Dive Brief:
- U.S. tariffs enacted on Tuesday will likely boost prices for imported consumer goods fairly soon, while prices for U.S. manufactured products made with imported goods will rise more gradually, New York Federal Reserve Bank President John Williams predicted.
- “Tariffs on consumer goods, especially, they do feed into import prices pretty strongly — that does filter into prices consumers pay — that happens relatively soon,” Williams said. “Tariffs that feed into the kind of intermediate inputs,” he said, “tend to pass through more gradually and maybe last a little bit longer in terms of effects.”

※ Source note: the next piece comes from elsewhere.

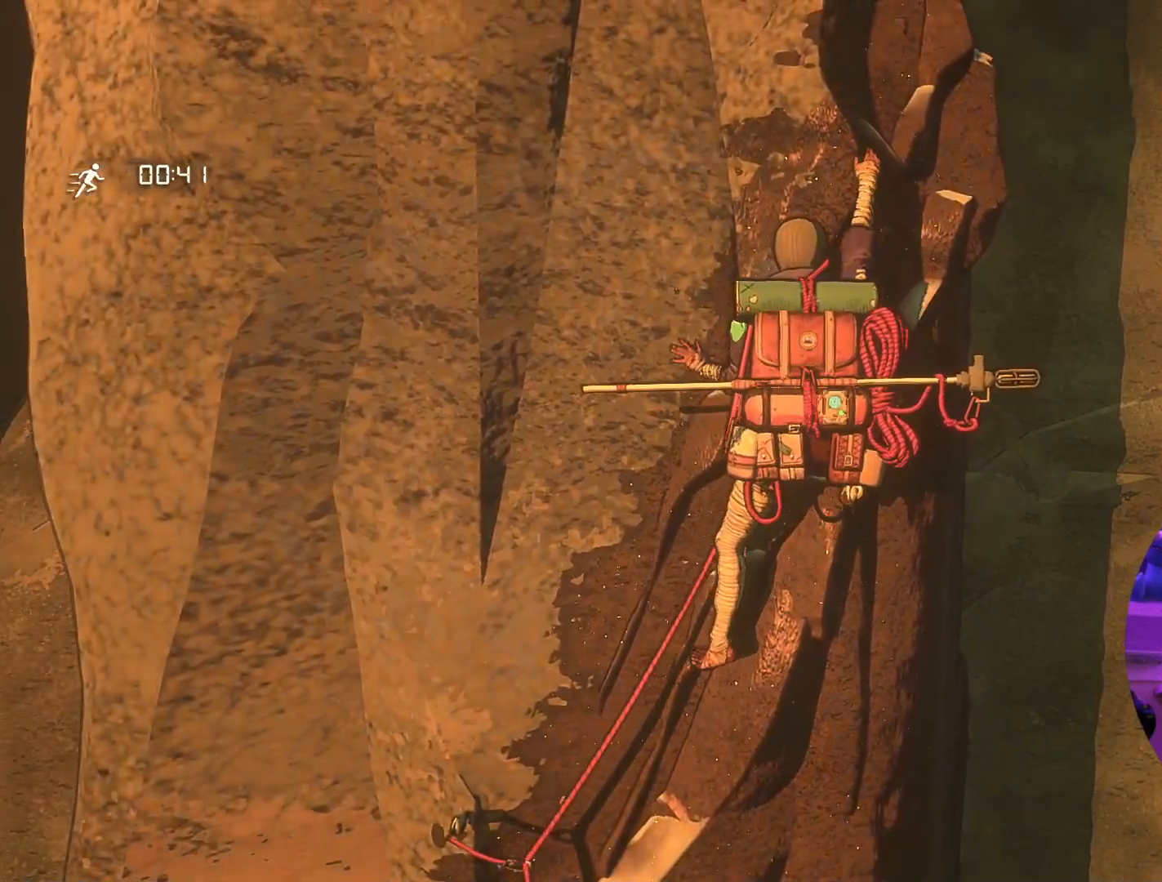
{"buttons": [], "left_stick": "up-right", "right_stick": "center", "events": [[100, "left_stick", "up-right"]]}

- Williams noted uncertainty in the outlook for U.S. trade, including the duration of tariffs and how targeted countries will respond. Interviewed during a Bloomberg webcast, he also emphasized that the “economy is starting in a good place,” with unemployment at 4% and inflation about 0.5 percentage point above the Fed’s 2% target.
Dive Insight:
Williams spoke just hours after President Donald Trump imposed 25% tariffs on imports from Canada and Mexico, and raised duties on Chinese imports to 20%.
Trump’s order increased the U.S. tariff rate to the highest level since 1943, according to the Yale Budget Lab. The import duties will probably raise prices by as much as 1.2% — with an average annual cost per household ranging between $1,600 to $2,000 — and undercut gross domestic product growth this year by 0.6 percentage point, according to estimates by the Yale Budget Lab.
“Let me be unequivocally clear — there is no justification for these actions,” Canada Prime Minister Justin Trudeau said in a statement Monday.
Canada will retaliate by enacting 25% tariffs against $155 billion worth of U.S. goods, $30 billion of which would start immediately, Trudeau said. The remaining $125 billion of products will be subject to tariffs in 21 days.
Mexico plans to announce countermeasures on Sunday, including tariff and non-tariff actions, President Claudia Sheinbaum said in a press conference Tuesday.
If Trump sustains the tariffs, U.S. electronics, clothing, motor vehicle and food companies would suffer price increases higher than those of most other industries, the Yale Budget Lab said.
The start of what Trudeau called a “trade war” follows recent data indicating that U.S. consumer spending, manufacturing and business investment have fallen in recent months, while layoffs are inching up.
Among both businesses and consumers, concern about tariffs “is clearly influencing how people are thinking about inflation this year,” Williams said. Worries about the impact from import duties on long-term inflation are more muted, he said.
Anxiety about tariffs pushed down consumer sentiment last month, both the Conference Board and University of Michigan said in recent reports on the economic outlook among U.S. households.
The reports followed a 0.5% decline in consumer spending in January, especially on purchases of vehicles and other durable goods, the Bureau of Economic Analysis said Friday.
Concerns about tariffs also slowed manufacturing last month, the Institute for Supply Management said Monday, citing a 0.6 percentage point decline in its index of manufacturing activity.
“Demand eased, production stabilized and destaffing continued as panelists’ companies experience the first operational shock of the new administration's tariff policy,” Timothy Fiore, chair of the ISM manufacturing survey committee, said in a statement.
The slump in the mood of consumers and businesses is sudden and severe, Dawn Fitzpatrick, chief investment officer at Soros Fund Management, said at the Bloomberg event.
“Manufacturers will absorb the price pressure, and then you can argue that it’s a one-time price shift,” she said in an interview.
“But I think what you can’t control is consumer confidence and corporate confidence,” she said, adding “that is what is falling off a cliff right now.”
By some measures investor confidence has also fallen. The Standard & Poor’s 500 index closed Tuesday at 5778.15, down 1.5% this year and below the level at the end of trading on Nov. 5, 2024, the day Trump won a second term.